Si le fait d’avoir commis une imprudence ou une négligence ne prive pas de son recours fondé sur l’enrichissement sans cause celui qui, en s’appauvrissant, a enrichi autrui, l’action de in rem verso ne peut aboutir lorsque l’appauvrissement est dû à la faute lourde ou intentionnelle de l’appauvri qui peut être constituée par le manquement à ses obligations professionnelles de la part d’un commissaire-priseur. 

par Anaïs Hacenele 16 mai 2018

L’enrichissement sans cause, quasi-contrat issu d’une construction purement jurisprudentielle, a été codifié aux articles 1303 et suivants du code civil par l’ordonnance n° 2016-131 du 10 février 2016. Si ladite ordonnance lui a substitué l’appellation d’« enrichissement injustifié », son régime est resté le même. C’est sur les conditions d’application de ce mécanisme que porte l’arrêt sous commentaire.

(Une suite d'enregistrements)
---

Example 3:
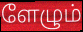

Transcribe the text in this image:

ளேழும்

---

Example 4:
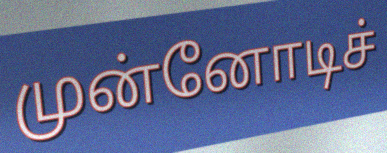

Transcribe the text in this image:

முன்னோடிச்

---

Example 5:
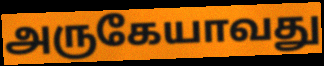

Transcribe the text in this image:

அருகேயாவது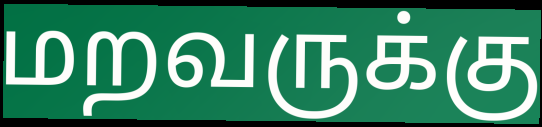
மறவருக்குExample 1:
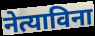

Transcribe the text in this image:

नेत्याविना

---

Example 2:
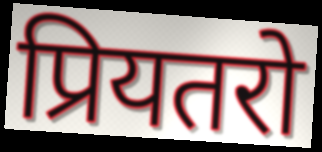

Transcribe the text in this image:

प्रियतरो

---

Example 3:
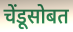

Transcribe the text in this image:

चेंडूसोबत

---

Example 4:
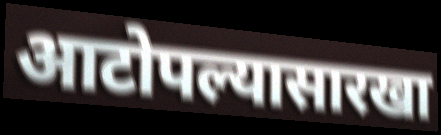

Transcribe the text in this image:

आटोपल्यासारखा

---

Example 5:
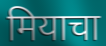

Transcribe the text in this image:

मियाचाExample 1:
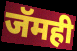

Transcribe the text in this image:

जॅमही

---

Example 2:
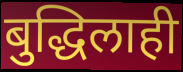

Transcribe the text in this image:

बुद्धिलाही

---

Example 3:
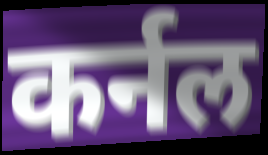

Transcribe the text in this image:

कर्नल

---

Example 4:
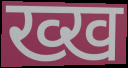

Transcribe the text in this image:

- CONSIGNES -
- A) Condensez en liste le paragraphe de l'extrait sur l'enrichissement sans cause qui débute par « L’enrichissement sans cause, quasi-contrat », sans perdre ses faits principaux.
- B) Recopiez, dans l'extrait sur l'enrichissement sans cause, le passage allant de « par Anaïs Hacenele 16 » à « l’arrêt sous commentaire. ».

- RÉPONSES -
- A)
- L’enrichissement sans cause est un quasi-contrat d'origine purement jurisprudentielle.
- L’ordonnance n° 2016-131 du 10 février 2016 l'a codifié aux articles 1303 et suivants du code civil.
- Elle l'a renommé « enrichissement injustifié », mais son régime n'a pas changé.
- L’arrêt commenté porte sur les conditions d'application de ce mécanisme.

- B)
par Anaïs Hacenele 16 mai 2018

L’enrichissement sans cause, quasi-contrat issu d’une construction purement jurisprudentielle, a été codifié aux articles 1303 et suivants du code civil par l’ordonnance n° 2016-131 du 10 février 2016. Si ladite ordonnance lui a substitué l’appellation d’« enrichissement injustifié », son régime est resté le même. C’est sur les conditions d’application de ce mécanisme que porte l’arrêt sous commentaire.